═════ Extracted data ═════
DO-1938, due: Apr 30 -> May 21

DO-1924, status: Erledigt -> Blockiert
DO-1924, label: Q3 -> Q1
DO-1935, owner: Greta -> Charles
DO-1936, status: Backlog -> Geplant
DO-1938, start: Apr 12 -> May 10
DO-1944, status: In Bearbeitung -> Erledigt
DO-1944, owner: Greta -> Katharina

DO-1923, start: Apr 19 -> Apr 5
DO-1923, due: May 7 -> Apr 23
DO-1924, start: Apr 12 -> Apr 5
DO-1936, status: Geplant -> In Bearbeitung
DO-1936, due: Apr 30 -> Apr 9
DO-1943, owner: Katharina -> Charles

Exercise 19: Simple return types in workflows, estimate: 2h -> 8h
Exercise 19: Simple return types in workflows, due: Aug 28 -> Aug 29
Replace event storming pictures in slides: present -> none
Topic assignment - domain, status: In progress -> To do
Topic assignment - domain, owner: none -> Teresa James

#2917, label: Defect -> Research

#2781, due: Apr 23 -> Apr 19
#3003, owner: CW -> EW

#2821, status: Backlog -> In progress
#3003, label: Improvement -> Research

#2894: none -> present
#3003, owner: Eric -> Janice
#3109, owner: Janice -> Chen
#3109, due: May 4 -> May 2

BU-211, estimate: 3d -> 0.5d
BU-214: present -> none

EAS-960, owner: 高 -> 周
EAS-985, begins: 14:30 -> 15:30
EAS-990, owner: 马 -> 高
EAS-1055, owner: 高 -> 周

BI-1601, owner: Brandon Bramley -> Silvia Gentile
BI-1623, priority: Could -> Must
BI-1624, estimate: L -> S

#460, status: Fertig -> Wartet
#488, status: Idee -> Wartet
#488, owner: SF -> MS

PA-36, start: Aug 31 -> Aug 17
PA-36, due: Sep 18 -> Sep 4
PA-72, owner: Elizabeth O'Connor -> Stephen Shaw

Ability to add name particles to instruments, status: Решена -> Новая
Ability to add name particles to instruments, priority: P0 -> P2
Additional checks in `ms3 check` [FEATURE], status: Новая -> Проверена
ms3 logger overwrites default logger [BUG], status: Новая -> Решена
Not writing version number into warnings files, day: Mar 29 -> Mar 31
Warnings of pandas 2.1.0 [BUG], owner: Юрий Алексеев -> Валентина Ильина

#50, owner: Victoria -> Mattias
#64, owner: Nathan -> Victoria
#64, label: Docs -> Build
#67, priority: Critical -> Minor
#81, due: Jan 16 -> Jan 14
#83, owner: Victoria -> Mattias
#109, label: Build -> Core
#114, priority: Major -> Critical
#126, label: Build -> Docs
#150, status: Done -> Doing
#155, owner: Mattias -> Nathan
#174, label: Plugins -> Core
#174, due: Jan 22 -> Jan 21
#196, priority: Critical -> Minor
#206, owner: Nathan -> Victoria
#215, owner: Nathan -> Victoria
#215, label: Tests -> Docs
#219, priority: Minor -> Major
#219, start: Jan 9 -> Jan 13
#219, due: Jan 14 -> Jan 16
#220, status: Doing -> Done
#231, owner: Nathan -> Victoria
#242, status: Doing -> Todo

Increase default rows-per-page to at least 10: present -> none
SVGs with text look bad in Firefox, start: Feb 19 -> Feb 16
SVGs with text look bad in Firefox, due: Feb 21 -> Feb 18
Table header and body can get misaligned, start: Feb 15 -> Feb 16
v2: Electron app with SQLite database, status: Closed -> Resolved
═════
Description of the task ▸ Give back the material above in its entirety, with every word intact.

Solution to the problem ▸
DO-1938, due: Apr 30 -> May 21

DO-1924, status: Erledigt -> Blockiert
DO-1924, label: Q3 -> Q1
DO-1935, owner: Greta -> Charles
DO-1936, status: Backlog -> Geplant
DO-1938, start: Apr 12 -> May 10
DO-1944, status: In Bearbeitung -> Erledigt
DO-1944, owner: Greta -> Katharina

DO-1923, start: Apr 19 -> Apr 5
DO-1923, due: May 7 -> Apr 23
DO-1924, start: Apr 12 -> Apr 5
DO-1936, status: Geplant -> In Bearbeitung
DO-1936, due: Apr 30 -> Apr 9
DO-1943, owner: Katharina -> Charles

Exercise 19: Simple return types in workflows, estimate: 2h -> 8h
Exercise 19: Simple return types in workflows, due: Aug 28 -> Aug 29
Replace event storming pictures in slides: present -> none
Topic assignment - domain, status: In progress -> To do
Topic assignment - domain, owner: none -> Teresa James

#2917, label: Defect -> Research

#2781, due: Apr 23 -> Apr 19
#3003, owner: CW -> EW

#2821, status: Backlog -> In progress
#3003, label: Improvement -> Research

#2894: none -> present
#3003, owner: Eric -> Janice
#3109, owner: Janice -> Chen
#3109, due: May 4 -> May 2

BU-211, estimate: 3d -> 0.5d
BU-214: present -> none

EAS-960, owner: 高 -> 周
EAS-985, begins: 14:30 -> 15:30
EAS-990, owner: 马 -> 高
EAS-1055, owner: 高 -> 周

BI-1601, owner: Brandon Bramley -> Silvia Gentile
BI-1623, priority: Could -> Must
BI-1624, estimate: L -> S

#460, status: Fertig -> Wartet
#488, status: Idee -> Wartet
#488, owner: SF -> MS

PA-36, start: Aug 31 -> Aug 17
PA-36, due: Sep 18 -> Sep 4
PA-72, owner: Elizabeth O'Connor -> Stephen Shaw

Ability to add name particles to instruments, status: Решена -> Новая
Ability to add name particles to instruments, priority: P0 -> P2
Additional checks in `ms3 check` [FEATURE], status: Новая -> Проверена
ms3 logger overwrites default logger [BUG], status: Новая -> Решена
Not writing version number into warnings files, day: Mar 29 -> Mar 31
Warnings of pandas 2.1.0 [BUG], owner: Юрий Алексеев -> Валентина Ильина

#50, owner: Victoria -> Mattias
#64, owner: Nathan -> Victoria
#64, label: Docs -> Build
#67, priority: Critical -> Minor
#81, due: Jan 16 -> Jan 14
#83, owner: Victoria -> Mattias
#109, label: Build -> Core
#114, priority: Major -> Critical
#126, label: Build -> Docs
#150, status: Done -> Doing
#155, owner: Mattias -> Nathan
#174, label: Plugins -> Core
#174, due: Jan 22 -> Jan 21
#196, priority: Critical -> Minor
#206, owner: Nathan -> Victoria
#215, owner: Nathan -> Victoria
#215, label: Tests -> Docs
#219, priority: Minor -> Major
#219, start: Jan 9 -> Jan 13
#219, due: Jan 14 -> Jan 16
#220, status: Doing -> Done
#231, owner: Nathan -> Victoria
#242, status: Doing -> Todo

Increase default rows-per-page to at least 10: present -> none
SVGs with text look bad in Firefox, start: Feb 19 -> Feb 16
SVGs with text look bad in Firefox, due: Feb 21 -> Feb 18
Table header and body can get misaligned, start: Feb 15 -> Feb 16
v2: Electron app with SQLite database, status: Closed -> Resolved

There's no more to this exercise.